Saved data entries
○ ○ ○ ○

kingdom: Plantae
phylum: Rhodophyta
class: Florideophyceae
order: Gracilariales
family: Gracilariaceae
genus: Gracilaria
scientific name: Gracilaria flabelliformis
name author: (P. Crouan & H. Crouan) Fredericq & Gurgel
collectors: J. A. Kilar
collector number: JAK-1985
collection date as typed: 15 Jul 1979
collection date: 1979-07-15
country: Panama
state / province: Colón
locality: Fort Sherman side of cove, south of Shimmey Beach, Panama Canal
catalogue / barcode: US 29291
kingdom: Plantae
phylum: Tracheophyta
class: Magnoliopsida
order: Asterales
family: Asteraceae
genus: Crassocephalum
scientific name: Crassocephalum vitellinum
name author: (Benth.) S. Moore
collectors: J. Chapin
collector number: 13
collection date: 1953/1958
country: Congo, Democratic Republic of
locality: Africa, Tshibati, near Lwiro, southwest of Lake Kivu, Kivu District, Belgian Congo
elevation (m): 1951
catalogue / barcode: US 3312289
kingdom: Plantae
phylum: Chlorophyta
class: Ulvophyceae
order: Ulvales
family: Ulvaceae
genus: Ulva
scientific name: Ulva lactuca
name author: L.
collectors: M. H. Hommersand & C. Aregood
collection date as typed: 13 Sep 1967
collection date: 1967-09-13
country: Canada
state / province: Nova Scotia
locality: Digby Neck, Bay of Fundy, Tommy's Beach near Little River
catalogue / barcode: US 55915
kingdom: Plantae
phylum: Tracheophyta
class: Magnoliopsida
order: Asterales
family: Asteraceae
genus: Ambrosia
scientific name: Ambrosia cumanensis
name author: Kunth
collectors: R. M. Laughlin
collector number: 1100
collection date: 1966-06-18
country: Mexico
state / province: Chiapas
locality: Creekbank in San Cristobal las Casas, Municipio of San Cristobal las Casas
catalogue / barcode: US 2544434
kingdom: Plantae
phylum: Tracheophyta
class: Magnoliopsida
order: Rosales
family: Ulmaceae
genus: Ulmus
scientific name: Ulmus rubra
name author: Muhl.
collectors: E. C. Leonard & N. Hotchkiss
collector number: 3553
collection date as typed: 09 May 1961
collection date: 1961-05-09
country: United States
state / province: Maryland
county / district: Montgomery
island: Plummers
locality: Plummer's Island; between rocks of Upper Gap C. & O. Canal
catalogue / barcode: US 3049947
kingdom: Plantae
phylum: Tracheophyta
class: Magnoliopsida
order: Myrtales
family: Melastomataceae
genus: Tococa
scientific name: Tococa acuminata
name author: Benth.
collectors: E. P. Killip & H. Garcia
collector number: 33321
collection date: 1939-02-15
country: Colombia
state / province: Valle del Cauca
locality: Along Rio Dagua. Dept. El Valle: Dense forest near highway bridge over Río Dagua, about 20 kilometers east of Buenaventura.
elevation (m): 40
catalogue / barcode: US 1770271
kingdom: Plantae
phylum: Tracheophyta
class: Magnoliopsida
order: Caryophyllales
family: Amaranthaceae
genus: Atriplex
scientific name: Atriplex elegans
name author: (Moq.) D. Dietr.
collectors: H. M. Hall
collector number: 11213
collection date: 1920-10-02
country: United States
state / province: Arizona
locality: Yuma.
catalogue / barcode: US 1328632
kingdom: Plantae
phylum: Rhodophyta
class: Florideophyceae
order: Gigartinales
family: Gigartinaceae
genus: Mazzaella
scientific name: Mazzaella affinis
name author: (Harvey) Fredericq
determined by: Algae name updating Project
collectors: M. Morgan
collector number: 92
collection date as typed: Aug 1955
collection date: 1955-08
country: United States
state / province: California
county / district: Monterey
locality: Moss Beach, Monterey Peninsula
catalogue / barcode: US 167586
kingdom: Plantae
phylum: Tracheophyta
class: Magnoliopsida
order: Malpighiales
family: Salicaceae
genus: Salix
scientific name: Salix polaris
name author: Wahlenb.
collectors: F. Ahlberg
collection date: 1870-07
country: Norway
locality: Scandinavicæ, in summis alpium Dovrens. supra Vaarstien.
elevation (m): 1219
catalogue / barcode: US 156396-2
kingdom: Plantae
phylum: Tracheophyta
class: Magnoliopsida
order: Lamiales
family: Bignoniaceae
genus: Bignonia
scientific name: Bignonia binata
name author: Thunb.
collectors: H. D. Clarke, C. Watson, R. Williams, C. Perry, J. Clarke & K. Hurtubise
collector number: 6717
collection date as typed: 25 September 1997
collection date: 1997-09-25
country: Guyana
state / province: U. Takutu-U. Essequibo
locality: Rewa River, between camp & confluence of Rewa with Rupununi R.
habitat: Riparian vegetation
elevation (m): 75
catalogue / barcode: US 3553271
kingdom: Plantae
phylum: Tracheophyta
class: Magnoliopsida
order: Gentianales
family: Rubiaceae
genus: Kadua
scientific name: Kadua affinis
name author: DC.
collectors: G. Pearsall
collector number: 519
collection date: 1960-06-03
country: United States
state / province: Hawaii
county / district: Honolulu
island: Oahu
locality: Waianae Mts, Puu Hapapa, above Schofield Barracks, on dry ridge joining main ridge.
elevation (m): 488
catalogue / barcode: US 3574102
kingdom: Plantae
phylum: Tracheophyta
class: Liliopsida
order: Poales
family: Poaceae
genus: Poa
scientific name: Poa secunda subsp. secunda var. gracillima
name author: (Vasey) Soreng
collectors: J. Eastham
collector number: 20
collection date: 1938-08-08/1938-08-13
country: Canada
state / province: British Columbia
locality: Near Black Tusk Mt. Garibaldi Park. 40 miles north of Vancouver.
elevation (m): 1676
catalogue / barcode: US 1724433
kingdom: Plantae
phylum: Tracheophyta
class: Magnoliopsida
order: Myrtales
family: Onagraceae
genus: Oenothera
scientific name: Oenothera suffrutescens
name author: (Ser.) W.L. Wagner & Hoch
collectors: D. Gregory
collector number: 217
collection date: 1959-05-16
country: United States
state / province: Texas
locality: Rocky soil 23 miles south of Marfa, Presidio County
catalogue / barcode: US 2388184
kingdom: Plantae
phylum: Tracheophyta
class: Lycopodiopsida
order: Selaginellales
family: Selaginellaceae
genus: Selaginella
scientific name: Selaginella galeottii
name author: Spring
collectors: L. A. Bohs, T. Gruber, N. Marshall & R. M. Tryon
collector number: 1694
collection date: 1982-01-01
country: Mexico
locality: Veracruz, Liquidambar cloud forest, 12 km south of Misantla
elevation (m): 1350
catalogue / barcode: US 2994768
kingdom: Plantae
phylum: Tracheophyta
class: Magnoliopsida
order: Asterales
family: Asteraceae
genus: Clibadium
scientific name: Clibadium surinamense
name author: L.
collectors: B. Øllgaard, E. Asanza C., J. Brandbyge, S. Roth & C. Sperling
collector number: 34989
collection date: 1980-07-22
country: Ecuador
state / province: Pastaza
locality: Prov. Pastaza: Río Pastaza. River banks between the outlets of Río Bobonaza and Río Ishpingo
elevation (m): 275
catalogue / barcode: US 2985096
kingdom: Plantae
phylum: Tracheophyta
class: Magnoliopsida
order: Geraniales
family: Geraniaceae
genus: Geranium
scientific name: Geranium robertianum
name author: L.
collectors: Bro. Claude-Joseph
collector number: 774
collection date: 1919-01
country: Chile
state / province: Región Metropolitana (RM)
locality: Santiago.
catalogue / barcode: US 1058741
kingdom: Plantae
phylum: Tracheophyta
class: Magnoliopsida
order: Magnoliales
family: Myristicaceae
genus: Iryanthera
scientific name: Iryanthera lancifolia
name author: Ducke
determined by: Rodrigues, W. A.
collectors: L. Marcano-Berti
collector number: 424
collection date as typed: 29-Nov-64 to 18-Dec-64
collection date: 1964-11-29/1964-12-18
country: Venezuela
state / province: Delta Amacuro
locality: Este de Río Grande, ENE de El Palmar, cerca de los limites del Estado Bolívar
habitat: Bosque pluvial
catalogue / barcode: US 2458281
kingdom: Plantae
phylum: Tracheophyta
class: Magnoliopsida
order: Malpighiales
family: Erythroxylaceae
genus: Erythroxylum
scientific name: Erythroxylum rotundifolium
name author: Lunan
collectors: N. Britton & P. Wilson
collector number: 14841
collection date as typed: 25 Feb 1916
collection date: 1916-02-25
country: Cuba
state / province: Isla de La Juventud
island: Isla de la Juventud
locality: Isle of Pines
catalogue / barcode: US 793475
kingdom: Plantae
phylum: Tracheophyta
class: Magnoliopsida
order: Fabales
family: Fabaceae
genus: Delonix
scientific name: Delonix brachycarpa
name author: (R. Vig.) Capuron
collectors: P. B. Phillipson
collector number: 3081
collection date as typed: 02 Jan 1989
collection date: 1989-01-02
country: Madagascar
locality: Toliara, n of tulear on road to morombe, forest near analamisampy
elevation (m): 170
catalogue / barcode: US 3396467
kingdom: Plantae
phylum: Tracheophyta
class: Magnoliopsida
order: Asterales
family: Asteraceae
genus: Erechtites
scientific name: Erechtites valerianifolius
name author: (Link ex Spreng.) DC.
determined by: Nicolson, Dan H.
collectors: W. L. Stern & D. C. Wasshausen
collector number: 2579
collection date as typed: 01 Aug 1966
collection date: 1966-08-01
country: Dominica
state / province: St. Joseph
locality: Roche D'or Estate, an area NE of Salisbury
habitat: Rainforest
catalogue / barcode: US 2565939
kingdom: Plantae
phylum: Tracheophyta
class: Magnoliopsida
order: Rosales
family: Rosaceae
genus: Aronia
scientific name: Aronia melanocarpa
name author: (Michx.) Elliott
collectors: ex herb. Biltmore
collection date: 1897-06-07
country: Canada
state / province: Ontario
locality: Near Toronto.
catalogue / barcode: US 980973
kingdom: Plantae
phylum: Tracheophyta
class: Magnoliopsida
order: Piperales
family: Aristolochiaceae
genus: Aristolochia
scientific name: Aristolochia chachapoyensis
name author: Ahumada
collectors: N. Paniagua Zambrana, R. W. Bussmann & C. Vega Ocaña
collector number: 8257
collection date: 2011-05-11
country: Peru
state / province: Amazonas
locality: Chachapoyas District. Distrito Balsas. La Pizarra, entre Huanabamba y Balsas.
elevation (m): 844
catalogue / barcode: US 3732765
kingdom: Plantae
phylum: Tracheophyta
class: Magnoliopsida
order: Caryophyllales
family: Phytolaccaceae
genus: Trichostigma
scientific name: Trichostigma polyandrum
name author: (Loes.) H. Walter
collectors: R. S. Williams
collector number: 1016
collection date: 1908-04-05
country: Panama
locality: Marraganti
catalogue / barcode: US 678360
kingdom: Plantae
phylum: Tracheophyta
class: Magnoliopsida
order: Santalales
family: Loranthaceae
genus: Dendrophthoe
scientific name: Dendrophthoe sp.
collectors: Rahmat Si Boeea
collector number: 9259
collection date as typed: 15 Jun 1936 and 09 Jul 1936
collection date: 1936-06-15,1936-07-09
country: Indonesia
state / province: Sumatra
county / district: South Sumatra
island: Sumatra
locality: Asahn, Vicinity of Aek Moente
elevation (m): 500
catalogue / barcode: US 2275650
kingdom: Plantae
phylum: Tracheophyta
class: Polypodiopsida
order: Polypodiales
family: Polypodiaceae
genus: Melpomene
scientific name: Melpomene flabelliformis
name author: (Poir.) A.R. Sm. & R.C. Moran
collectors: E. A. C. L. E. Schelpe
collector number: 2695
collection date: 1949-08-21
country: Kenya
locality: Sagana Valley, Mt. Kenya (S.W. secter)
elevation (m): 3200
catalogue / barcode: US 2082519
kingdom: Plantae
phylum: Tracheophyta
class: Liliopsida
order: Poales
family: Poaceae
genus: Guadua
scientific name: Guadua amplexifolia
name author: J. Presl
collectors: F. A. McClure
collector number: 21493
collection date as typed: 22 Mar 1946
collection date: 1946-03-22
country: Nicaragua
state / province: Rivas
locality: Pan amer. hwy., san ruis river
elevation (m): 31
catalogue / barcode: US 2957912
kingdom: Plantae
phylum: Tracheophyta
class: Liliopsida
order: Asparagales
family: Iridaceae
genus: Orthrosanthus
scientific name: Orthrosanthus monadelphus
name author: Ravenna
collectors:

○ ○ ○ ○

# Given problem
Repeat word for word the rows above, from the line containing "catalogue / barcode: US 1328632" through the line containing "scientific name: Bignonia binata".

# The reply
catalogue / barcode: US 1328632
kingdom: Plantae
phylum: Rhodophyta
class: Florideophyceae
order: Gigartinales
family: Gigartinaceae
genus: Mazzaella
scientific name: Mazzaella affinis
name author: (Harvey) Fredericq
determined by: Algae name updating Project
collectors: M. Morgan
collector number: 92
collection date as typed: Aug 1955
collection date: 1955-08
country: United States
state / province: California
county / district: Monterey
locality: Moss Beach, Monterey Peninsula
catalogue / barcode: US 167586
kingdom: Plantae
phylum: Tracheophyta
class: Magnoliopsida
order: Malpighiales
family: Salicaceae
genus: Salix
scientific name: Salix polaris
name author: Wahlenb.
collectors: F. Ahlberg
collection date: 1870-07
country: Norway
locality: Scandinavicæ, in summis alpium Dovrens. supra Vaarstien.
elevation (m): 1219
catalogue / barcode: US 156396-2
kingdom: Plantae
phylum: Tracheophyta
class: Magnoliopsida
order: Lamiales
family: Bignoniaceae
genus: Bignonia
scientific name: Bignonia binata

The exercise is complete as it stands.